Developing ‘Smart City’ Floodwater Management

“When a simple snapshot image becomes a valuable data point, every citizen with a cell phone will be able to contribute to improving flood map accuracy, as well as get real-time information on flood dangers right on their cell phone,” Doerry said. “Citizen-contributed readings collected in this way can make a huge difference. We’ll never have enough cameras to cover all places that flooding happens. People tend to take pictures of flooding anyway to show their friends, and this could provide a high-volume data stream right when and where we need it, right where flooding is the worst.”  

As the project moves into its second year this fall, residents will be able to download a prototype of the FloodAware mobile app to their smartphones. Whenever they see flooding happening, they can snap a picture with the app, which will use smart image processing to determine the water depth and integrate this reading into the evolving flood maps on the central server. 

This approach to data collection using citizens and their cell phones as a powerful data stream is called “crowd-sourcing” and has already proven its value in numerous other contexts. For instance, the popular traffic navigation app Waze uses crowdsourcing to generate timely and accurate information on urban traffic flows to help users avoid slow-downs or jams. 

“The city is excited to partner with NAU in developing technologies that will help with public safety and designing flood resilient communities,” said Edward Schenk, Stormwater Section Project Manager for the city of Flagstaff. “The timing of this study works well with moving forward with the Rio de Flag Flood Control Project and the rapid expansion of our own real-time rain and stream gauge flood alert system. The camera system can work well in neighborhoods historically known to flood, while traditional stream gauges can continue to provide flood monitoring in the washes and streams, combining these two sources of data will help scientists and engineers determine how to improve stormwater drains, pipes and detention basins.”

In the initial year of the project, the focus has been on developing the fundamental technologies and algorithms needed to make FloodAware a reality. In addition to the city’s traffic control cameras around town, the team has developed specialized solar-powered camera systems that will allow them to explore what kinds and resolution of images are best suited to drive the smart image processing algorithms that determine water level from a snapshot. A total of 10 of these cameras are being installed in flood-prone locations in Flagstaff and Phoenix.

These cameras, which don’t move or take video and are narrowly focused at the curb level, will take and upload snapshots at frequencies ranging from once every 24 hours to a maximum of once per minute during heavy rain events. The snapshots are sent to the central FloodAware server, which applies artificial intelligence and other algorithms to determine the water level at that point. Combining all such values from all cameras will allow the system to generate a real-time flood map. From there, feeding all current water levels into the real-time modeling system will allow predictions of imminent flooding. The flood maps generated in this way would then be made available, both through a website and the FloodAware mobile app, to city officials, first responders and citizens.
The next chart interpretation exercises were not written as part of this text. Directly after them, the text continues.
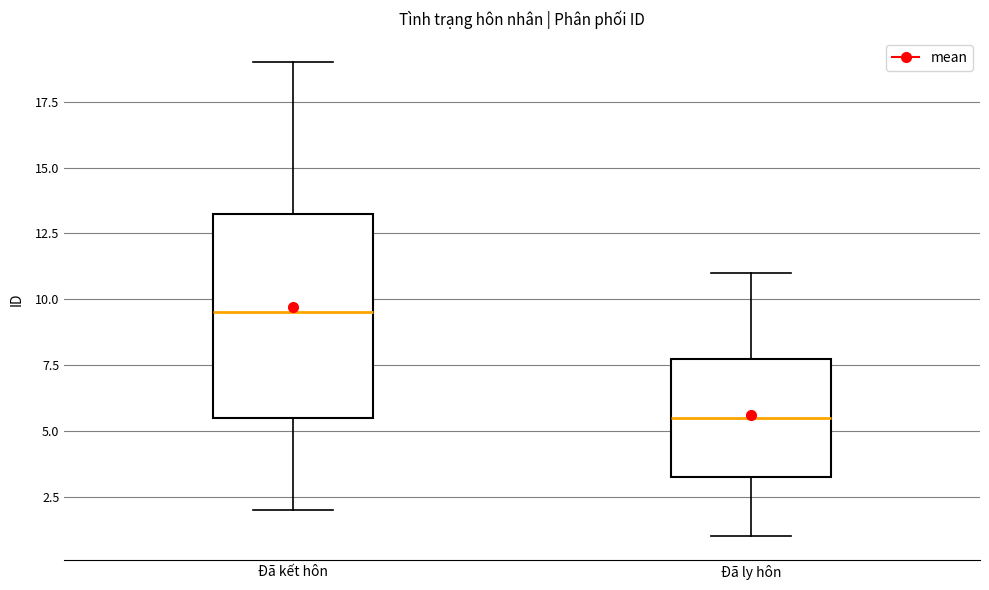

Reading left to right, transcribe this box plot: for each box, give where its median line is, the range the box spans, and where its two whiskers end, as read against the y-axis. The values are not printed on the chart, so give them approximately, as read against the axis.

Đã kết hôn: median 9.5, box 5.5 to 13.5, whiskers 2.0 to 19.0
Đã ly hôn: median 5.5, box 3.5 to 8.0, whiskers 1.0 to 11.0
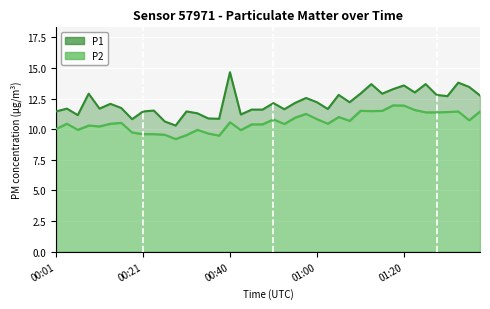

The P1 series shows 7.6 at 17. True or false?

False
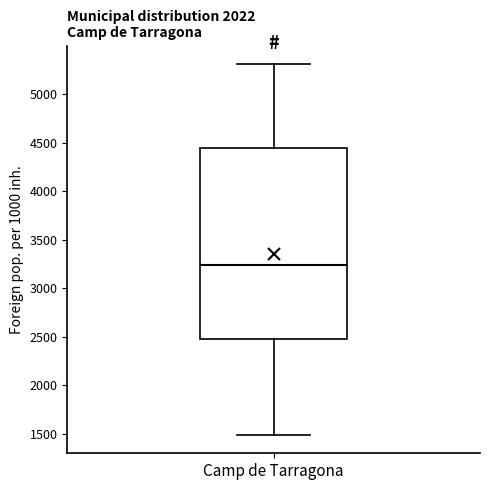

Transcribe this box plot: give where the median line is, the range the box spans, and where the two whiskers end, as read against the y-axis. The values are not printed on the chart, so give them approximately, as read against the axis.

median 3250, box 2500 to 4450, whiskers 1500 to 5300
Put all of this together, Doerry said, and you get the big picture: Creating a simple “shrink-wrapped” flood monitoring solution complete with camera recommendations, algorithms and tools needed so any city manager anywhere in the country can easily connect their community into a nationwide FloodAware smart city network. In the even bigger picture, having thousands of FloodAware smart cities online across the nation will provide enormous new streams of high value urban water flow data to feed the national water model being developed at NOAA’s new National Water Center with the ambitious goal of understanding water movement across the entire surface of our nation.
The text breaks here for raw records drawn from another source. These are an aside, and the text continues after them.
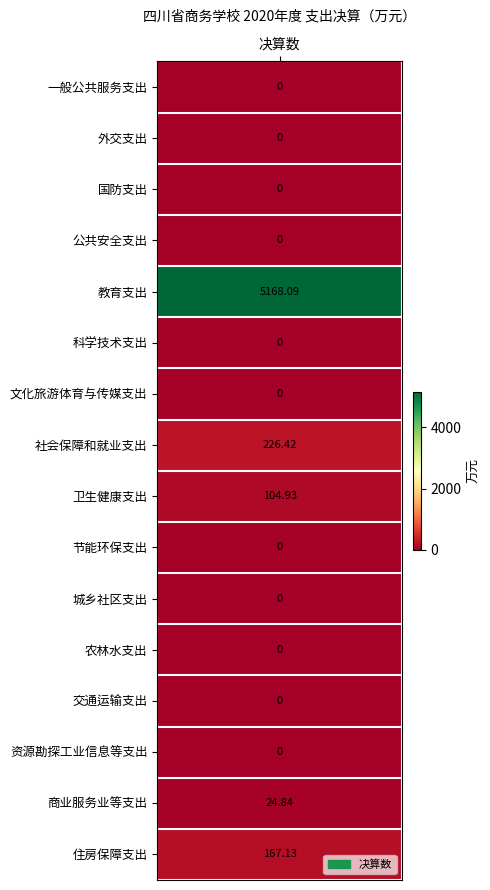

List the labels in order of value, largest first.

4, 7, 15, 8, 14, 0, 1, 2, 3, 5, 6, 9, 10, 11, 12, 13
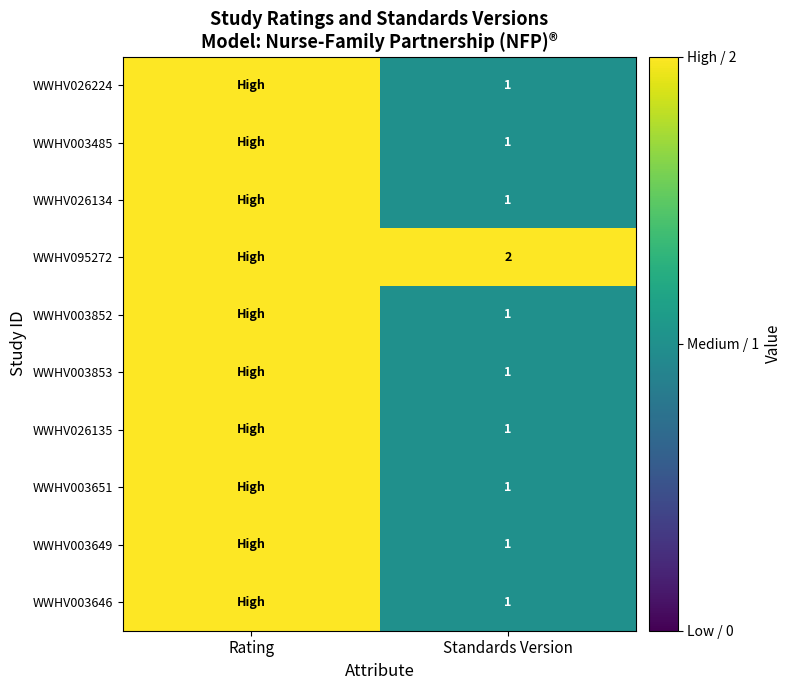

How many categories are shown in the chart?

2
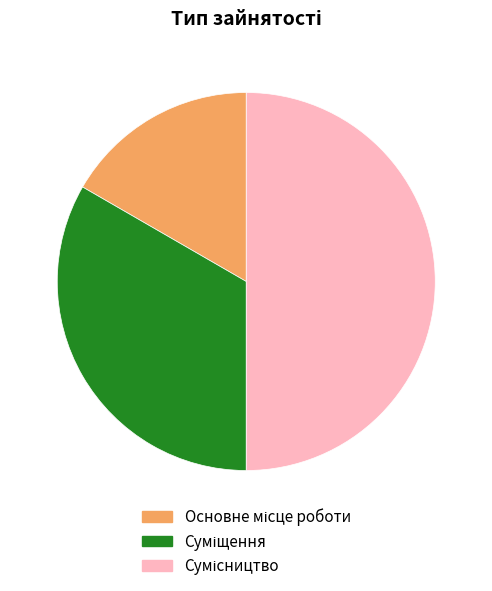

How many segments does this pie chart have?

3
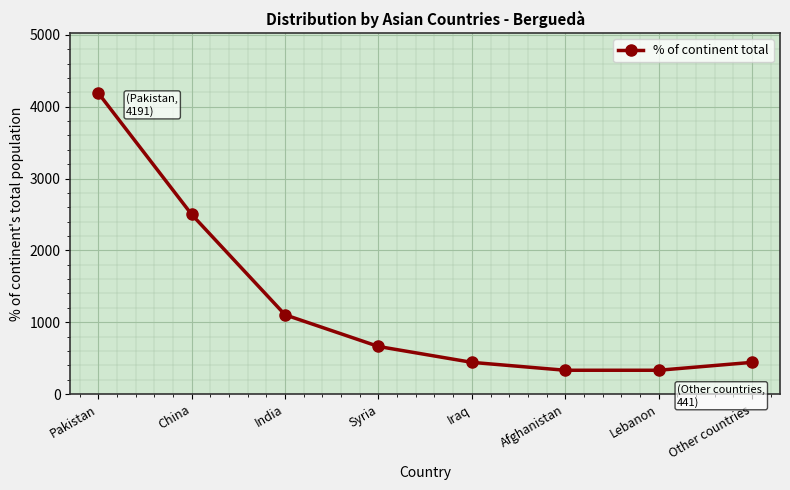

Does the chart have visible grid lines?

Yes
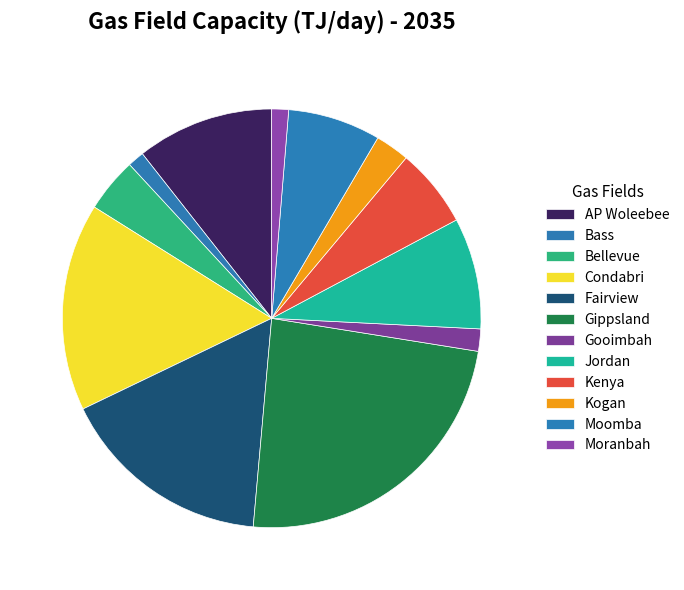

Is Condabri the majority of the pie?

No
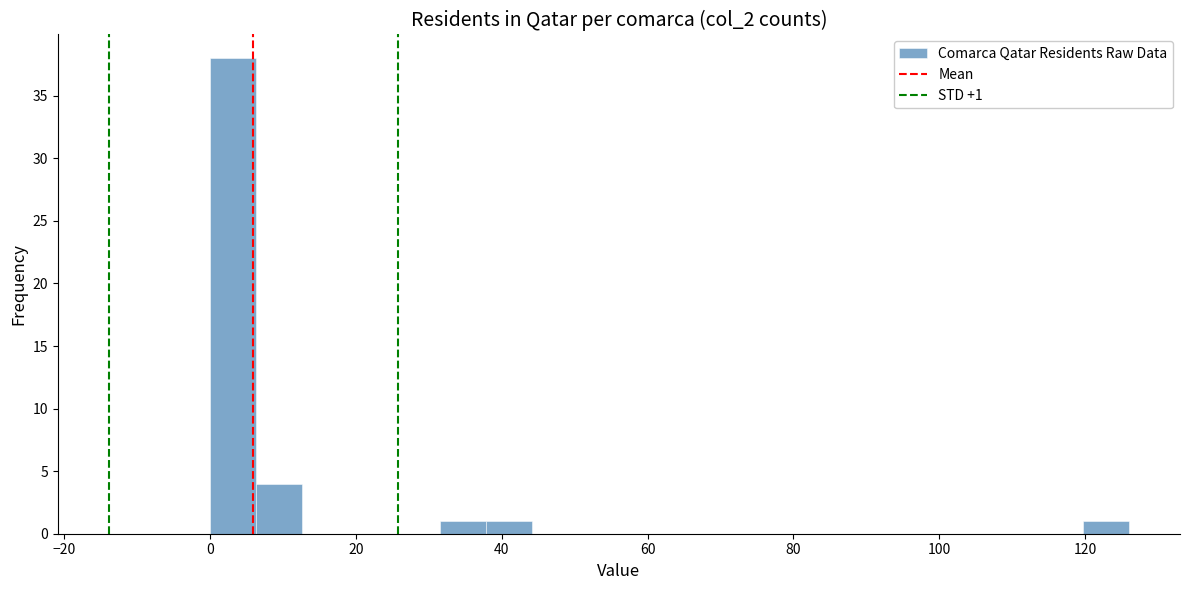

Read against the x-axis, roughly where is the centre of the tallest bar?

4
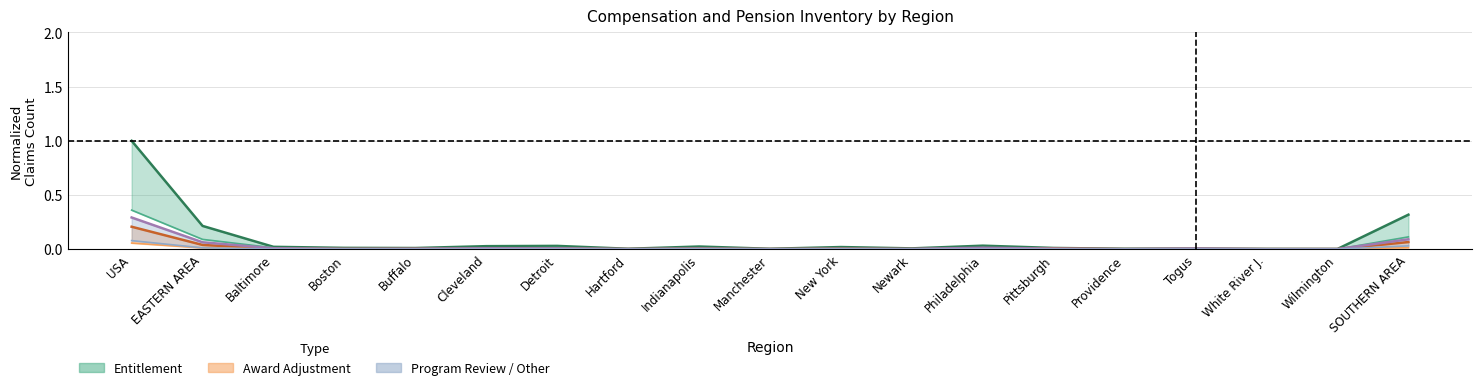

True or false: Entitlement (lower) and Program Review / Other (upper) intersect in this chart.

True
The FloodAware project is funded through a Smart & Connected Communities (S&CC) grant from the National Science Foundation. The purpose of the S&CC program is to use innovative technology to make U.S. cities smarter and make life in urban areas more efficient, safe and fast. It also requires grantees to discuss how to make their project sustainable in the long-term for their and city and others throughout the country.

“The city of the future will be smart and connected, and that includes connecting people with much more rapid and more accurate information about flooding in their community,” Ruddell said.